Peter hesitated, wondering how much he could say. “I haven’t reached him. He’s hiding behind a facade. I’m trying to break it down.”
“Be careful, Peter. If you want my opinion, the man’s insane.” He was remembering Eve lying in bed, in a pool of blood.
“Both sisters are heir to a large fortune, aren’t they?” Peter asked.
Now it was John Harley’s turn to hesitate. “Well, it’s private family business,” he said, “but the answer is no. Their grandmother cut off Eve without a dime. Alexandra inherits everything.”
I’m worried about Alexandra, Dr. Templeton. Her depression seems to be worse. She keeps talking about drowning. I couldn’t stand it if anything happened to her.
It had sounded to Peter Templeton like a classic setup for murder—except that George Mellis was the heir to a large fortune of his own. There would be no reason for him to kill anyone for money. You’re imagining things, Peter chided himself.
A woman was drowning in the cold sea, and he was trying to swim to her side, but the waves were too high, and she kept sinking under them and rising again. Hold on, he shouted. I’m coming. He tried to swim faster, but his arms and legs seemed leaden, and he watched as she went down again. When he reached the place where she had disappeared, he looked around and saw an enormous white shark bearing down on him. Peter Templeton woke up. He turned on the lights and sat up in bed, thinking about his dream.
Early the following morning, he telephoned Detective Lieutenant Nick Pappas.
Nick Pappas was a huge man, six feet four inches and weighing almost three hundred pounds.
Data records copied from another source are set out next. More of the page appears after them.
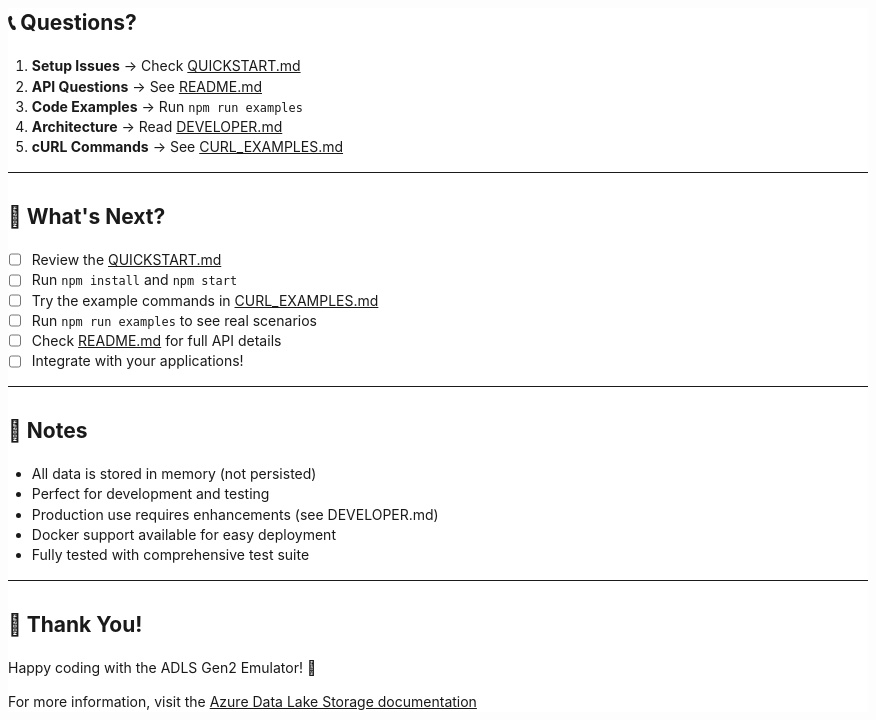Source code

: 
## 📞 Questions?

1. **Setup Issues** → Check [QUICKSTART.md](./QUICKSTART.md)
2. **API Questions** → See [README.md](./README.md)
3. **Code Examples** → Run `npm run examples`
4. **Architecture** → Read [DEVELOPER.md](./DEVELOPER.md)
5. **cURL Commands** → See [CURL_EXAMPLES.md](./CURL_EXAMPLES.md)

---

## 🎉 What's Next?

- [ ] Review the [QUICKSTART.md](./QUICKSTART.md)
- [ ] Run `npm install` and `npm start`
- [ ] Try the example commands in [CURL_EXAMPLES.md](./CURL_EXAMPLES.md)
- [ ] Run `npm run examples` to see real scenarios
- [ ] Check [README.md](./README.md) for full API details
- [ ] Integrate with your applications!

---

## 📝 Notes

- All data is stored in memory (not persisted)
- Perfect for development and testing
- Production use requires enhancements (see DEVELOPER.md)
- Docker support available for easy deployment
- Fully tested with comprehensive test suite

---

## 🙏 Thank You!

Happy coding with the ADLS Gen2 Emulator! 🚀

For more information, visit the [Azure Data Lake Storage documentation](https://learn.microsoft.com/en-us/azure/storage/blobs/data-lake-storage-introduction)

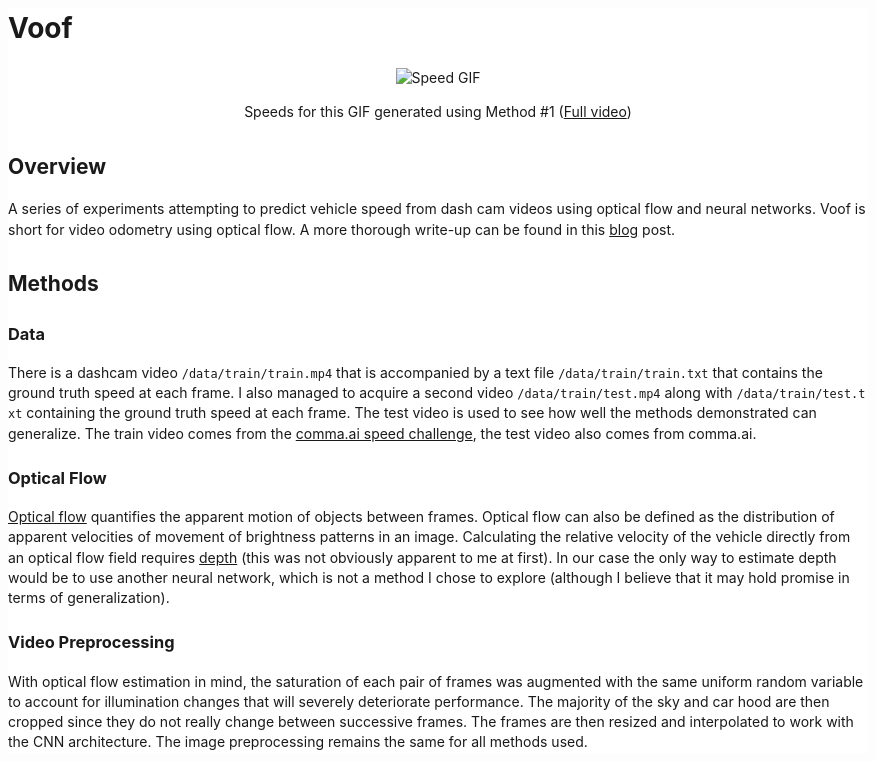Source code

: # Voof

<div align="center">

  ![Speed GIF](./docs/readme_media/prediction.gif)

  Speeds for this GIF generated using Method #1 ([Full video](https://www.youtube.com/watch?v=ef5jz3NAdp8))

</div>


## Overview
A series of experiments attempting to predict vehicle speed from dash cam videos using optical flow and neural networks. Voof is short for video odometry using optical flow. A more thorough write-up can be found in this [blog](https://antoninodimaggio.com/predict-vehicle-speed-using-dense-optical-flow.html) post.

## Methods
### Data
There is a dashcam video `/data/train/train.mp4` that is accompanied by a text file `/data/train/train.txt` that contains the ground truth speed at each frame. I also managed to acquire a second video `/data/train/test.mp4` along with `/data/train/test.txt` containing the ground truth speed at each frame. The test video is used to see how well the methods demonstrated can generalize. The train video comes from the [comma.ai speed challenge](https://github.com/commaai/speedchallenge), the test video also comes from comma.ai.

### Optical Flow
[Optical flow](https://en.wikipedia.org/wiki/Optical_flow) quantifies the apparent motion of objects between frames. Optical flow can also be defined as the distribution of apparent velocities of movement of brightness patterns in an image. Calculating the relative velocity of the vehicle directly from an optical flow field requires [depth](https://www.youtube.com/watch?v=OB8RncJWIqc) (this was not obviously apparent to me at first). In our case the only way to estimate depth would be to use another neural network, which is not a method I chose to explore (although I believe that it may hold promise in terms of generalization).

### Video Preprocessing
With optical flow estimation in mind, the saturation of each pair of frames was augmented with the same uniform random variable to account for illumination changes that will severely deteriorate performance. The majority of the sky and car hood are then cropped since they do not really change between successive frames. The frames are then resized and interpolated to work with the CNN architecture. The image preprocessing remains the same for all methods used.

<div align="center">
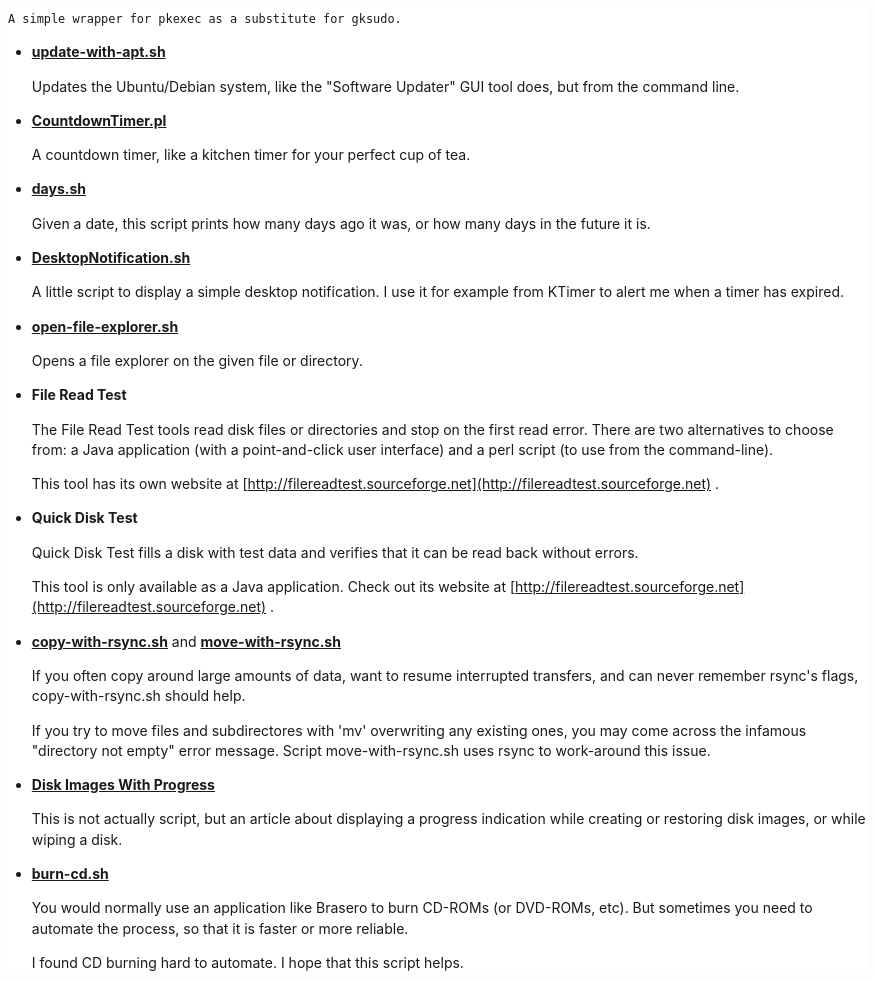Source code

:     A simple wrapper for pkexec as a substitute for gksudo.

- **[update-with-apt.sh](UpdateWithApt/)**

    Updates the Ubuntu/Debian system, like the "Software Updater" GUI tool does, but from the command line.

- **[CountdownTimer.pl](CountdownTimer/)**

    A countdown timer, like a kitchen timer for your perfect cup of tea.

- **[days.sh](DateTime/)**

    Given a date, this script prints how many days ago it was, or how many days in the future it is.

- **[DesktopNotification.sh](DesktopNotification/)**

    A little script to display a simple desktop notification.
    I use it for example from KTimer to alert me when a timer has expired.

- **[open-file-explorer.sh](OpenFileExplorer/)**

    Opens a file explorer on the given file or directory.

- **File Read Test**

    The File Read Test tools read disk files or directories and stop on the first read error.
    There are two alternatives to choose from: a Java application (with a point-and-click
    user interface) and a perl script (to use from the command-line).

    This tool has its own website at [http://filereadtest.sourceforge.net](http://filereadtest.sourceforge.net)&nbsp;.

- **Quick Disk Test**

    Quick Disk Test fills a disk with test data and verifies that it can be read back without errors.

    This tool is only available as a Java application. Check out
    its website at [http://filereadtest.sourceforge.net](http://filereadtest.sourceforge.net)&nbsp;.

- **[copy-with-rsync.sh](CopyWithRsync/)** and **[move-with-rsync.sh](CopyWithRsync/)**

    If you often copy around large amounts of data, want to resume interrupted transfers, and can never remember rsync's flags,
    copy-with-rsync.sh should help.

    If you try to move files and subdirectores with 'mv' overwriting any existing ones,
    you may come across the infamous "directory not empty" error message.
    Script move-with-rsync.sh uses rsync to work-around this issue.

- **[Disk Images With Progress](DiskImagesWithProgress/)**

    This is not actually script, but an article about displaying a progress indication
    while creating or restoring disk images, or while wiping a disk.

- **[burn-cd.sh](BurnCd/)**

    You would normally use an application like Brasero to burn CD-ROMs (or DVD-ROMs, etc).
    But sometimes you need to automate the process, so that it is faster or more reliable.

    I found CD burning hard to automate. I hope that this script helps.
As any number of criminals could testify, not an ounce of it was fat. Lieutenant Pappas was with the homicide task force in the “silk stocking” district in Manhattan. Peter had met him several years earlier while testifying as a psychiatric expert in a murder trial, and he and Pappas had become friends. Pappas’s passion was chess, and the two met once a month to play.
Nick answered the phone. “Homicide. Pappas.”
“It’s Peter, Nick.”
“My friend! How go the mysteries of the mind?”
“Still trying to unravel them, Nick. How’s Tina?”
“Fantastic. What can I do for you?”
“I need some information. Do you still have connections in Greece?”
“Do I!” Pappas moaned. “I got a hundred relatives over there, and they all need money. The stupid part is I send it to them. Maybe you oughta analyze me.”
“Too late,” Peter told him. “You’re a hopeless case.”